Sick as mangy, syphilitic, rabies-ridden, starving, nasty garbage-gang dogs. A bout of gastro hit the house on Saturday night - the night I was performing in my short play. Yes, ridonkulous. This is life when you have three kids in daycare and preschool and school. The bugs, they keep a-coming.

I spent most of the night in my dressing room with my head on a chair, gripped with horrible nausea. I couldn't run lines with my co-performer, watch other acts or hang out with the friends who had come to watch. I couldn't really talk. My body was shutting down, processing the flu I had been fighting for a week, stage-nerves, and the building momentum of a gastro bug. I just stared into space and worried about the kids and willed the minutes to pass until it was over and I could go home.

As I walked onstage, I felt cold and sweaty. I didn't know if I would remember my lines, and I couldn't be sure I wouldn't throw up out there.

But under the lights, the powerful effects of adrenalin surged through me. I sang, I acted, and I felt the warm thrill of watching an audience respond to lines I had written, voiced so beautifully by my friend and co-performer Al. They laughed, they cried, they clapped. All the while, up the back, I watched Keith and my mum grin proudly. It was really an amazing experience.

After the show, Keith and I headed straight home where we mobilised the gastro-plan: stripping ghastly, stinky beds (poor Ted threw up in his sleep), showering kids, setting up the mobile field hospital of buckets and towels, and then, and only then, the adrenaline wore off, my grinding nausea reached a peak and I started vomiting too, with Keith not far behind.

This gastro bug landed on our flu-depleted systems, and we are just wiped out. Keith and I have been as bed-bound as is possible with three small children, and I am feeling very grateful to my Mum and Dad today. Pop took on sick Ivy on Saturday night, so that Keith and Mum wouldn't miss my show. She sat up in an armchair with a bowl and watched the footy with him. Today, they took Georgie, the only thriving human in the bunch, so that we could have an easier time of it at home. It's been a very long time, if ever, that Keith and I have both been so sick at once. It's been very low-key. Watching Cake Boss,  playing games of Uno, using my limited energy to get  chicken soup and crackers and soda water into my poor sick beloveds.

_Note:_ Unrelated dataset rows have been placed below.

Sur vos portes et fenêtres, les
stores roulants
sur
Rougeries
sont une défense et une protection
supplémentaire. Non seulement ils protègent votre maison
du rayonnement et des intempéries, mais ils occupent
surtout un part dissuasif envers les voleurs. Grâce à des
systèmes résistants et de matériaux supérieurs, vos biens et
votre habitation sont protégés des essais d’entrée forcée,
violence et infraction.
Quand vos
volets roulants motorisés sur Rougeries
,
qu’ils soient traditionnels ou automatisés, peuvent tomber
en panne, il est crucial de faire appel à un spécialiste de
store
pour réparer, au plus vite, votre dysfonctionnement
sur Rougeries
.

I feel very happy that I stretched myself creatively to make something new. But christ on a handcart, am I glad it's over. Roll on spring. Roll on recovery.



(And I will definitely be getting a flu shot next year.)


Wednesday, August 14, 2013

Perfect (Shit) Storm

At times, the relentless forward-motion of the household is overwhelming, is it not? I feel like the cobwebs are looking accusingly at me with their veiled little eyes, and I don't know whose stupid idea it was to clean the window in the lounge because it has now thrown every other window into terrible, filthy relief.

We are in something of a perfect storm this week, with two kids birthdays, lot of work commitments and the flu.

Critical laundry only ( as in items that have been pissed or vomited upon.)

Nothing could make me feel better.  Well, maybe dirty Jamie Oliver.